O Movimento Tradicionalista Gaúcho (MTG), que promoverá as festanças deste mês, é conhecido pelo alto nível de exigência com a preservação da cultura gaúcha. Porém, o que nem todos sabem é que o MTG vem realizando adaptações com o passar do tempo com o objetivo de não afastar os jovens nem o público fiel a sua essência. Inclusive, o tema do MTG deste ano é “Mulher Gaúcha: 70 anos da inclusão no Tradicionalismo Gaúcho organizado”.

Gaúcho em preparação para a Semana Farroupilha. (Foto: Maria Júlia Pozzobon/Beta Redação)

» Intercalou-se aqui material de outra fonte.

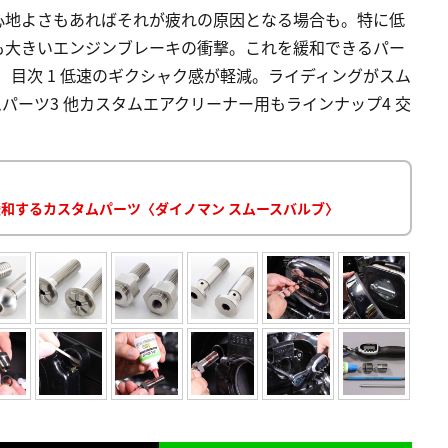
心地よさもあればそれが疲れの原因となる場合も。特に低
も大きいエンジンブレーキの衝撃。これを緩和できるパー
 目次 1 低速のギクシャク感が軽減。ライディングがスム
パーツ3 他カスタムエアクリーナー用もラインナップ4 交
緩和するカスタムパーツ〈ダイノマン スムースバルブ〉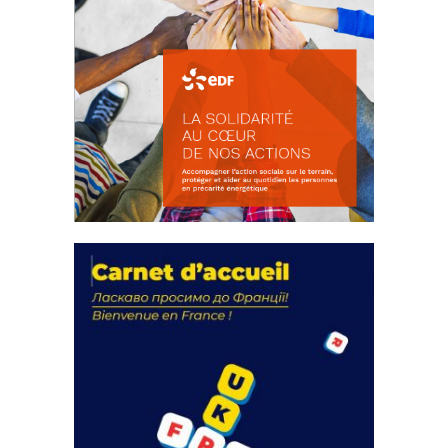
La solidarité au coeur de nos
actions
18 septembre 2023
FEUILLETER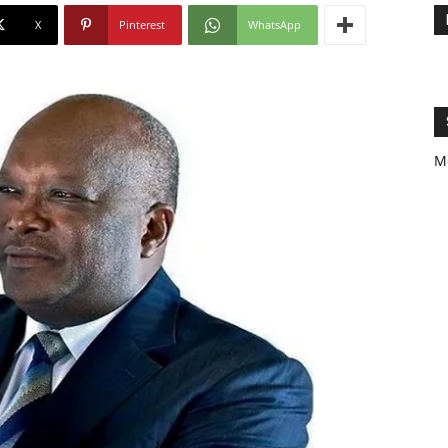
X
Pinterest
WhatsApp
M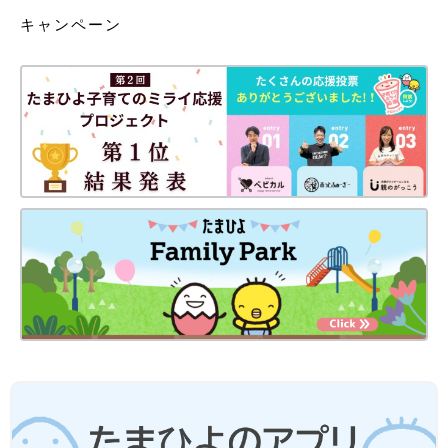
キャンペーン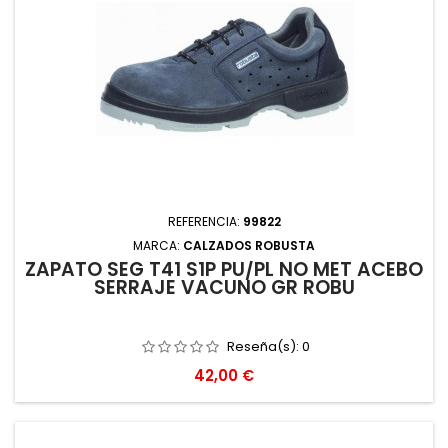
REFERENCIA:
99822
MARCA:
CALZADOS ROBUSTA
ZAPATO SEG T41 S1P PU/PL NO MET ACEBO
SERRAJE VACUNO GR ROBU
Reseña(s):
0
Precio
42,00 €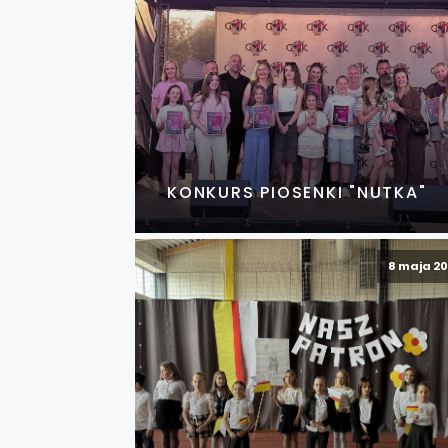
KONKURS PIOSENKI "NUTKA"
8 maja 2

A participação feminina, de fato, é destacada no movimento. Um exemplo é Gabriela Sarturi Rigão, 23 anos. Natural de Santa Maria, a menina carrega no peito a faixa de 1ª prenda do Rio Grande do Sul com muito orgulho. Criada dentro de um Centro Tradicional Gaúcho (CTG), Gabriela foi convidada com apenas 14 anos para participar de cavalgadas do Departamento Campeiro Centro de Pesquisa Folclórica Piá do Sul. Foi esse fato que contribuiu para ela ser a 1ª Prenda Juvenil da 13ª Região Tradicionalista em 2015, avaliadora de Cirandas Regionais e palestrante sobre cultura tradicionalista, mas o maior orgulho é ser prenda e tradicionalista.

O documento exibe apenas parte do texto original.